The recent project I was involved in that excited me the most…

Under Armour, ‘Real Tough’

At the root of this project was an aspiration to understand and explore resilience as a quality in elite athletes. That toughness mindset to get off the ground and keep going when everything in your body is telling you: ‘you’re done.’ When UA tasked us once again for strategic thinking and development of a new creative territory, we first spent a lot of time deconstructing the word ‘tough.’ Our internal creative team sifted through the tropes and cliches to find a more universal experience that left room for moments of deep vulnerability; key inflection points of the athlete’s journey that are, ultimately, a fundamental aspect of toughness. 

It’s not that moments of resilience in sports training hadn’t been explored before. The toughness to push past the insurmountable is a fully relatable experience. And it’s a perennial fixture in sports advertising. But this campaign wasn’t just using this 'pinch' moment as a mid-film pause where the hero takes a breath to recharge for the end. For Under Armour, the moment of resilience and toughness was a brand pillar. A defining fragment of time in the athlete experience. It was the focus of the entire campaign. I loved that opportunity to dissect this singular emotional experience. And work to not only understand it, but to bring it to life with intensity and honesty. 
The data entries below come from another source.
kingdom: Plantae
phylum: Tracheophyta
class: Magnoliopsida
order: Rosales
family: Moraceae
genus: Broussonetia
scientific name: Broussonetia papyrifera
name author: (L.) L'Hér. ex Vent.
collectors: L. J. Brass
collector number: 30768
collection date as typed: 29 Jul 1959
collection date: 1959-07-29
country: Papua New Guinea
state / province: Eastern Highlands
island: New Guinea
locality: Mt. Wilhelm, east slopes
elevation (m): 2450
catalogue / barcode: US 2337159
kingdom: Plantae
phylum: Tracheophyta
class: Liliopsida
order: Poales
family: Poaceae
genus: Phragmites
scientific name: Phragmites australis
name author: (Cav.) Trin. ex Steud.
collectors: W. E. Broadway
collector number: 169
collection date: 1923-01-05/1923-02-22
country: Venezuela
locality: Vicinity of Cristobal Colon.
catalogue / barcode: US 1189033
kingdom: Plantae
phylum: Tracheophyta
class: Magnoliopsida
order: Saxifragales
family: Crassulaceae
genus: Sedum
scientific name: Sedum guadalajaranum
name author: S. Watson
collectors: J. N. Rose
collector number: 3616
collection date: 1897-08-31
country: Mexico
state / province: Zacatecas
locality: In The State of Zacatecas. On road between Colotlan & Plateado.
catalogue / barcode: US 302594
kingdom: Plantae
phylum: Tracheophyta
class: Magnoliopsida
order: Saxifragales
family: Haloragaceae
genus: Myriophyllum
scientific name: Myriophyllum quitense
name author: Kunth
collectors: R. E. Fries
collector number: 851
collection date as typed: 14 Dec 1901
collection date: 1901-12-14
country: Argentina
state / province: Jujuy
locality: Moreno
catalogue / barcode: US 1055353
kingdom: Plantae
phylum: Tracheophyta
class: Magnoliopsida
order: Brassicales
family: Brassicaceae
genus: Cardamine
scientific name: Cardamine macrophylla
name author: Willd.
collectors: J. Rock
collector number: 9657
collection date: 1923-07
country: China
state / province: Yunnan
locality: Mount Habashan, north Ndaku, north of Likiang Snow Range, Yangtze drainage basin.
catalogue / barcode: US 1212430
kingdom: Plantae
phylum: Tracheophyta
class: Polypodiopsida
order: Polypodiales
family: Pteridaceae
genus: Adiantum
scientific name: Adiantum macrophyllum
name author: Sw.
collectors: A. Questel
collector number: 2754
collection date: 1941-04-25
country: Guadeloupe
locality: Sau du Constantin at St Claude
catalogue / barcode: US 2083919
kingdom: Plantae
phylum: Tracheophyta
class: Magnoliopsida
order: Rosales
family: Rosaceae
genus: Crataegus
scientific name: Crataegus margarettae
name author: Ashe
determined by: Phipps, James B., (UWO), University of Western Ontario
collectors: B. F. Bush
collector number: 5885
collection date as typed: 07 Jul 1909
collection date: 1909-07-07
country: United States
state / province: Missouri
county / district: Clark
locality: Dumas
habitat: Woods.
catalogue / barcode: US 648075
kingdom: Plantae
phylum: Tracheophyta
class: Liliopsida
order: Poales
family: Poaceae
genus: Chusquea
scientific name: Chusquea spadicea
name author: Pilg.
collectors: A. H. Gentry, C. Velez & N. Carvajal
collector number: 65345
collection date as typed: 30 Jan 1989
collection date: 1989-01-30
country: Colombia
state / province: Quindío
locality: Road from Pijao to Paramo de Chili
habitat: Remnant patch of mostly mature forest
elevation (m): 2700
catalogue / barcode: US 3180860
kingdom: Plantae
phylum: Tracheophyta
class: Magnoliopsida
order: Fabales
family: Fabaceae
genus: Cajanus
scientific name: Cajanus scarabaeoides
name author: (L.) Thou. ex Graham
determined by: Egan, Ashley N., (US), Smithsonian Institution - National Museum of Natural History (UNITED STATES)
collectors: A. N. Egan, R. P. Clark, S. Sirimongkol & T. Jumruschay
One choice we made that excited me was choosing to ground the campaign language down into exchanges between each athlete and their trainer instead of relying on a disembodied narrator or disconnected 'brand voice.' I loved witnessing our voiceover transform as in-scene dialogue. What could have felt like a propositional manifesto became a charged back-and-forth between real people. It was exciting to break form with UA and I think we all felt like we were just scratching the surface.